Based on the book Architects of Electronic Trading, written by Stephanie Hammer, representatives from Anova Technologies, Eurex, Equinix and xCelor were introduced by the author, then offered insights including advice for a start-up fund.

“The last ten microseconds of latency matters to some clients,” said Bernard Hosman of Eurex’s Deutsche Borse. “Evaluate whether your edge depends on it.”

“Optimize the most important layer of the execution stack and determine which you need for your strategy to be successful,” said Mike Persico of Anova Technologies.

“Firms are now un-bundling,” noted John Knuff of Equinix. “Turnkey puts you at a competitive disadvantage.”

On the subject of better, faster, cheaper technologies, Knuff advised users to demand price performance delta. “If you can’t reach it, go find it; sometimes, creative destruction in your own organization is needed,” he said.

Said Robert Walker, chief technology Officer for xCelor, “if you are not co-located in the right place, or have a lousy network, hunker down” and fix it. Small upstarts find ways to make some big players’ technology available to everyone else, he noted.

“Trading Smart” was a recurring theme in discussing the current competitive environment. Equinix’s Knuff cautioned about the increasingly voracious appetite for information and dependency on speed. “Speed does not make a bad trade better,” he said. “To get an edge, you must trade smart quickly. We’re seeing a lot of investment from our customers in pre-trade risk checking.”

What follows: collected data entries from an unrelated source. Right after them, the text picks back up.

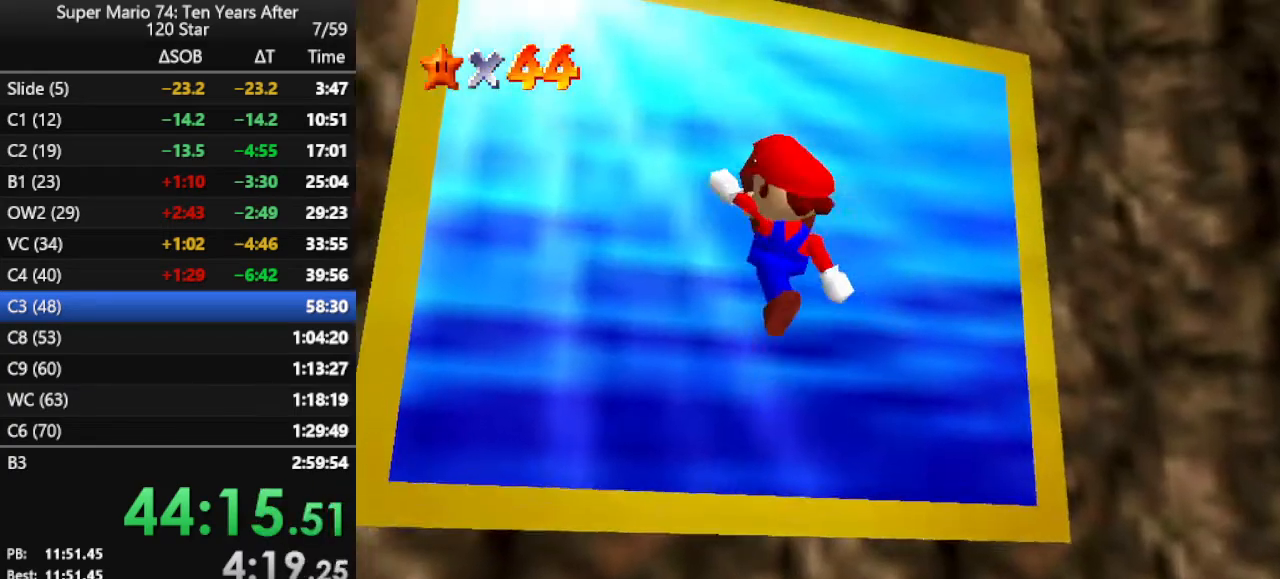
{"buttons": [], "left_stick": "up", "events": [[433, "B", "down"], [500, "B", "up"]]}
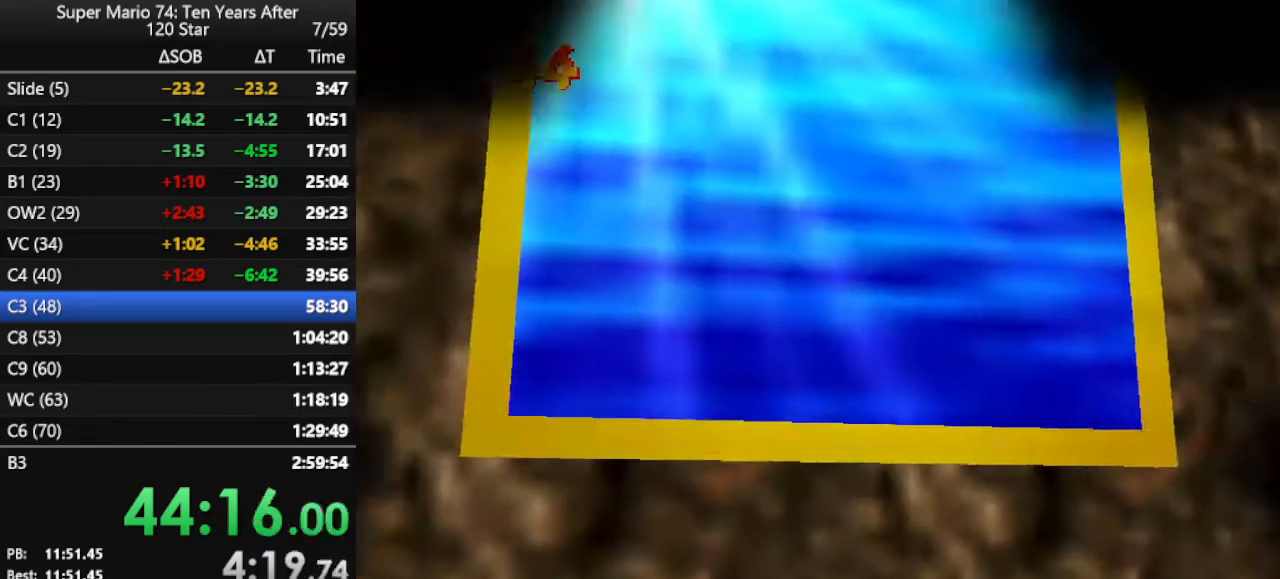
{"buttons": ["B"], "left_stick": "center", "events": [[33, "left_stick", "center"], [67, "B", "down"], [133, "B", "up"], [233, "B", "down"], [300, "B", "up"], [333, "B", "down"], [433, "B", "up"], [500, "B", "down"]]}
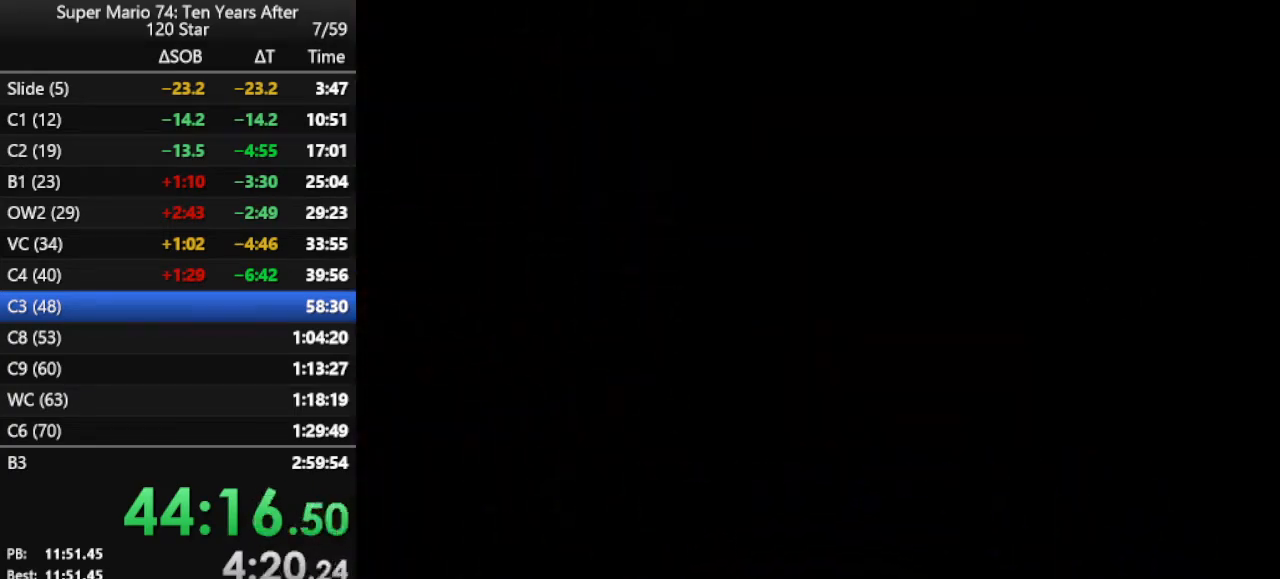
{"buttons": [], "left_stick": "center", "events": [[67, "B", "up"], [133, "B", "down"], [200, "B", "up"], [267, "B", "down"], [333, "B", "up"], [400, "B", "down"], [467, "B", "up"]]}
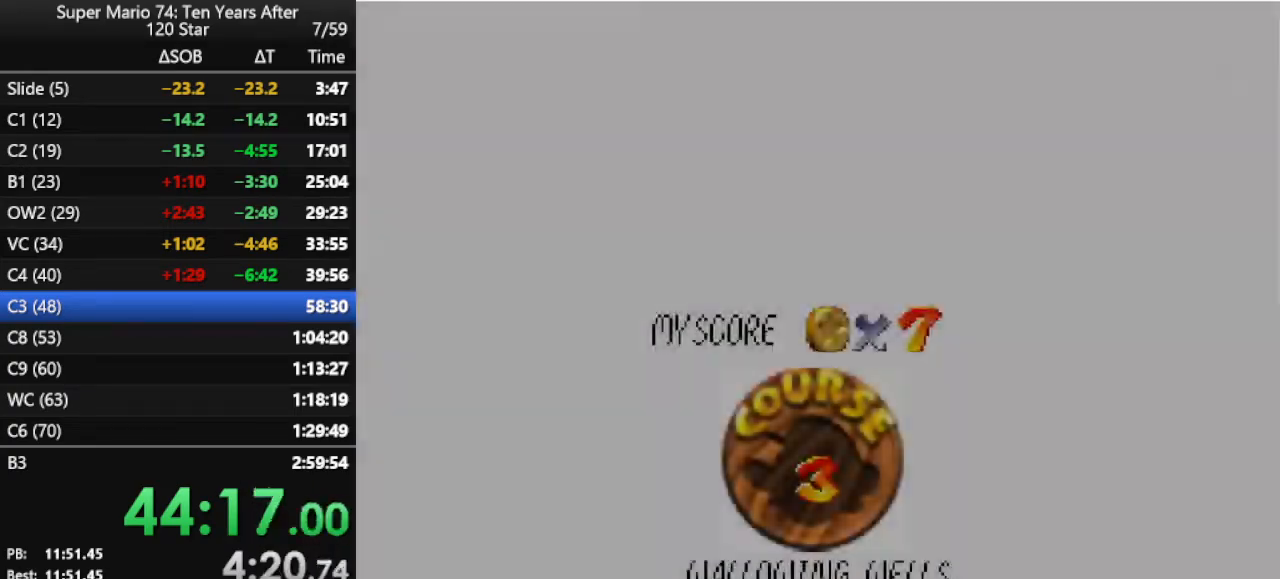
{"buttons": [], "left_stick": "center", "events": [[33, "B", "down"], [100, "B", "up"], [167, "B", "down"], [367, "B", "up"], [433, "B", "down"], [500, "B", "up"]]}
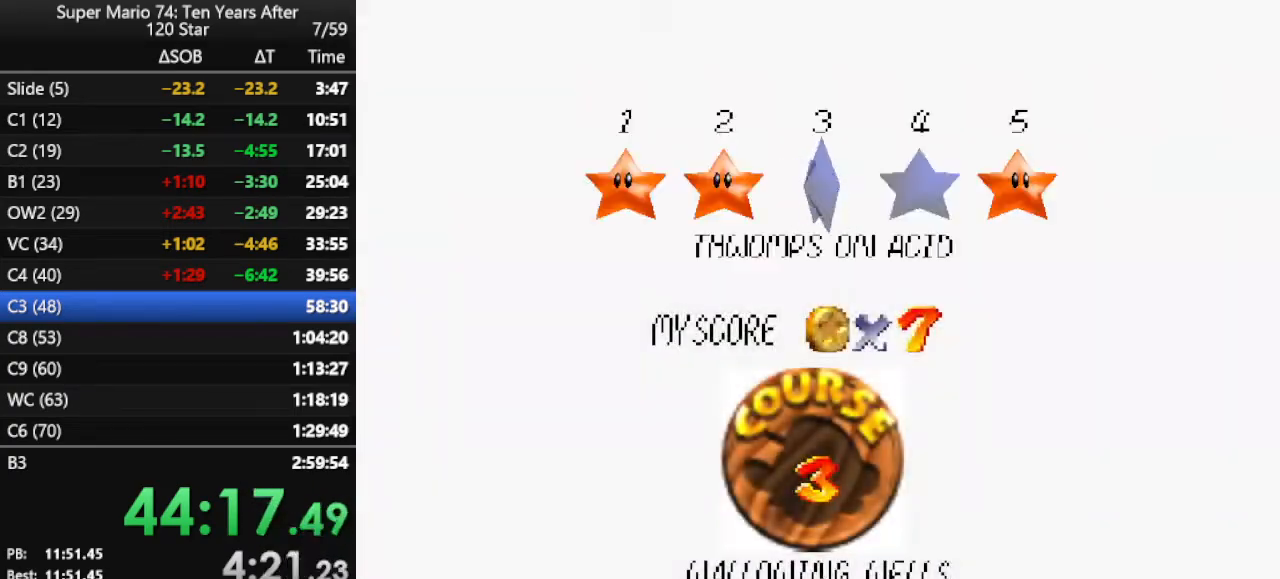
{"buttons": [], "left_stick": "center", "events": [[100, "B", "down"], [133, "B", "up"], [233, "B", "down"], [267, "B", "up"], [333, "B", "down"], [433, "B", "up"]]}
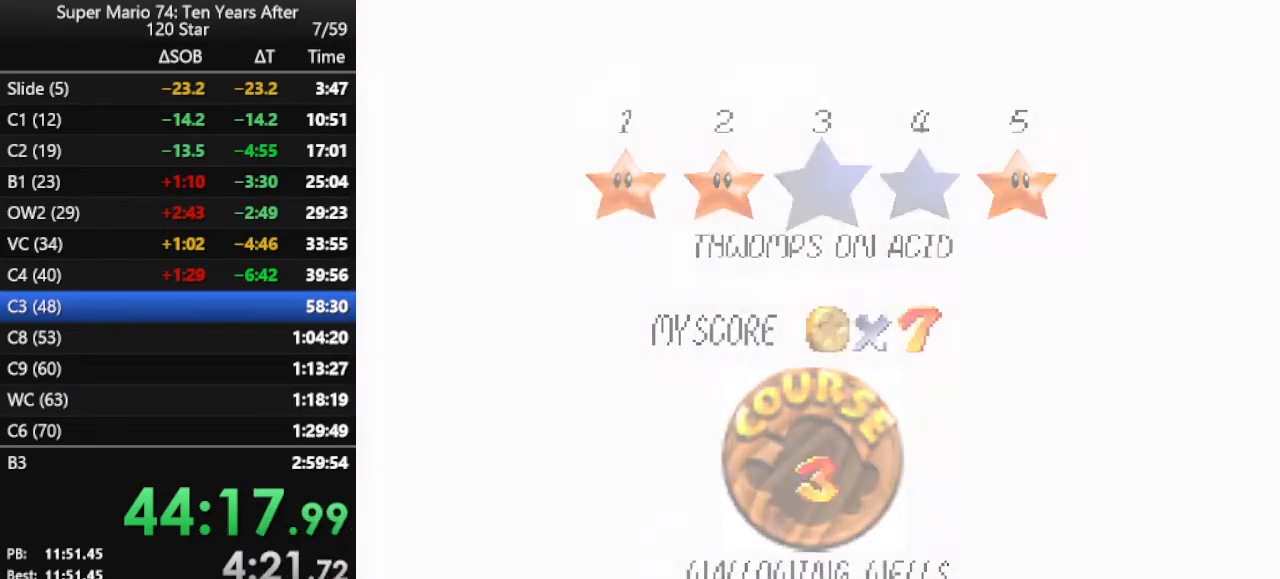
{"buttons": [], "left_stick": "up", "events": [[500, "left_stick", "up"]]}
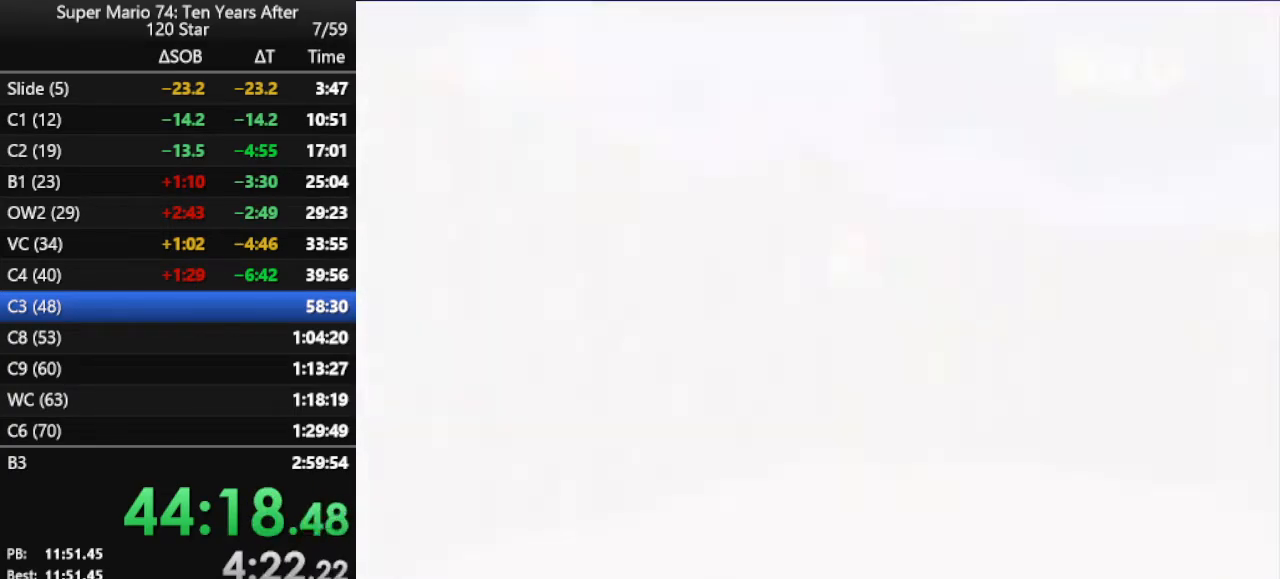
{"buttons": ["C_LEFT"], "left_stick": "up", "events": [[200, "C_LEFT", "down"], [333, "C_LEFT", "up"], [433, "C_LEFT", "down"]]}
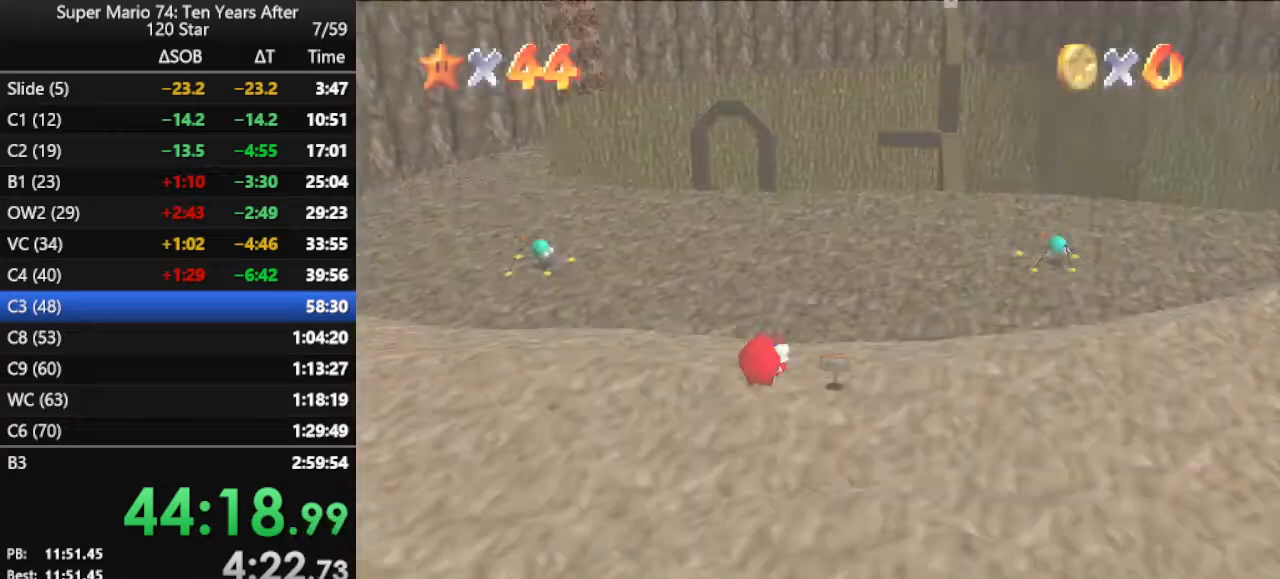
{"buttons": [], "left_stick": "up", "events": [[67, "C_LEFT", "up"]]}
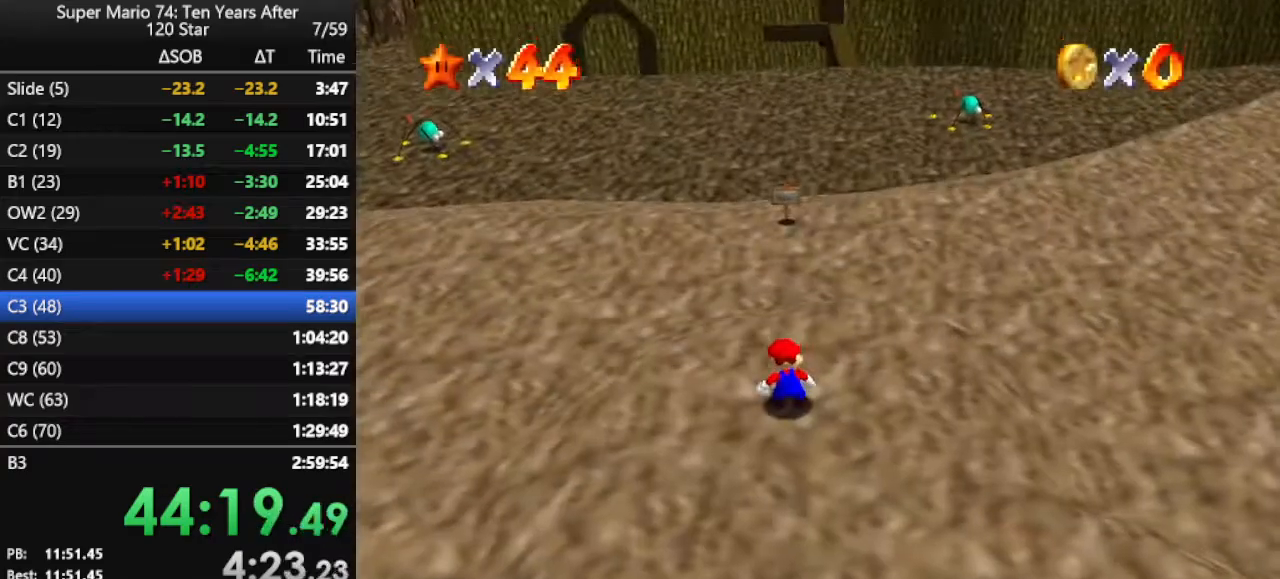
{"buttons": [], "left_stick": "up", "events": []}
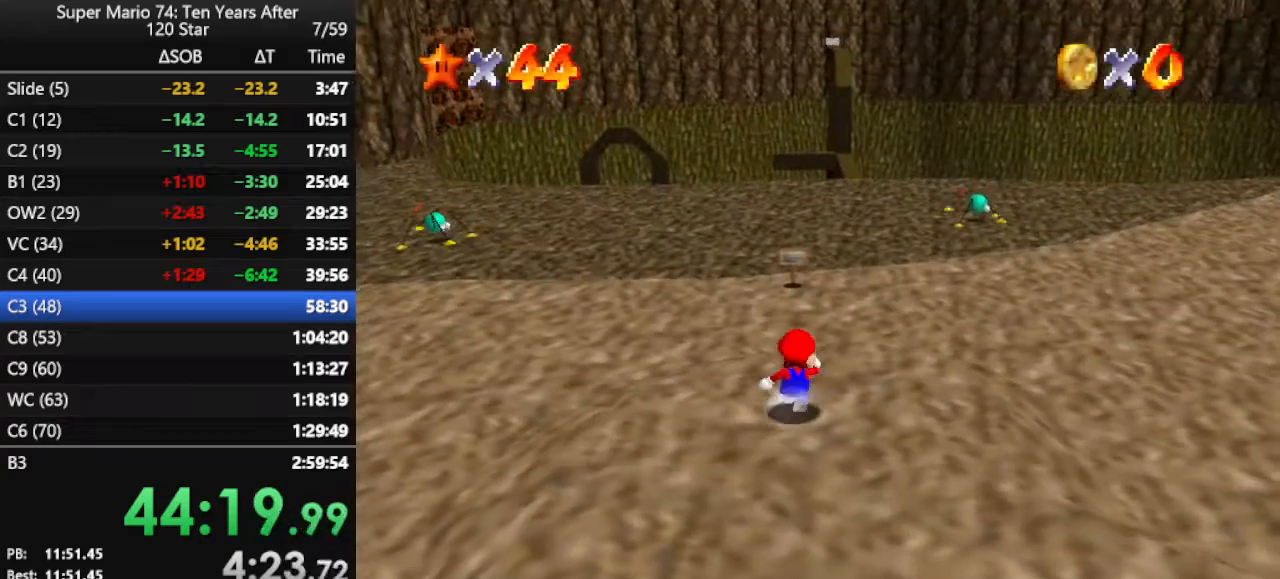
{"buttons": [], "left_stick": "up", "events": [[67, "A", "down"], [67, "Z", "down"], [467, "A", "up"], [500, "Z", "up"]]}
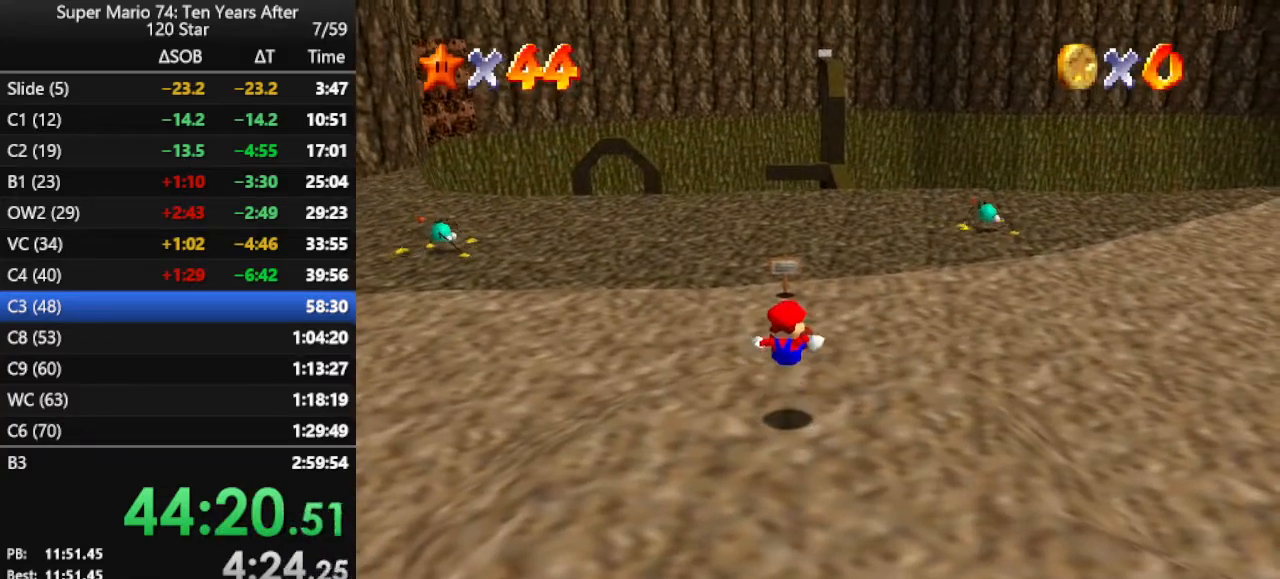
{"buttons": ["A"], "left_stick": "up", "events": [[467, "A", "down"]]}
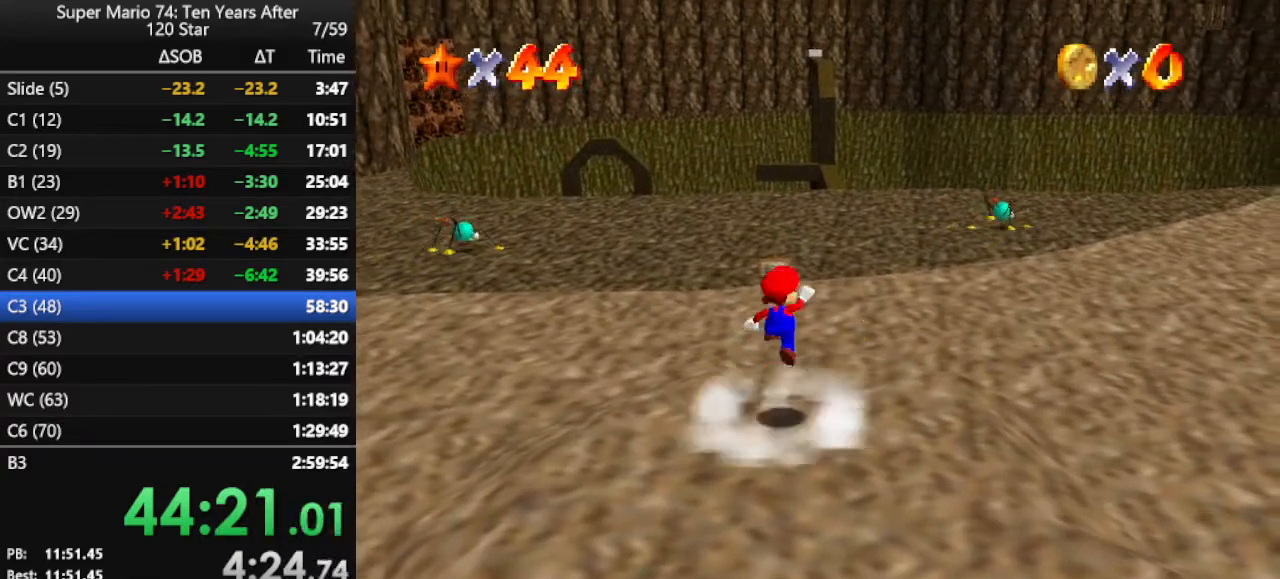
{"buttons": [], "left_stick": "up", "events": [[267, "A", "up"]]}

Turning to the trend of big data in the industry, Gupta said he regards big data as “looking for a needle in a stack of needles.”

Walker noted big data is getting bigger from fragmentation, including the proliferation of ETFs and inter-related products. “When volatility comes back, data will become overwhelmingly big. Filter and normalize this stuff down to a manageable size so your software can keep up,” he said.

Persico said it is important to excel at small data as well as big data, and low-frequency networks have given a competitive edge to many in the industry. Exchange-to-exchange connectivity is not a passing trend, though there may be some coalescing back to or ahead from copper to fiber to wireless latencies to achieve advantages, he added.

On cloud computing, a common belief is that the cloud is a panacea to save money, or push a large part of technology out to an external vendor. While most in the trading industry use the cloud to offload public data sets only, exchanges could move simulation environments to the cloud for back-testing, as security risk is not a threat for that, panelists noted.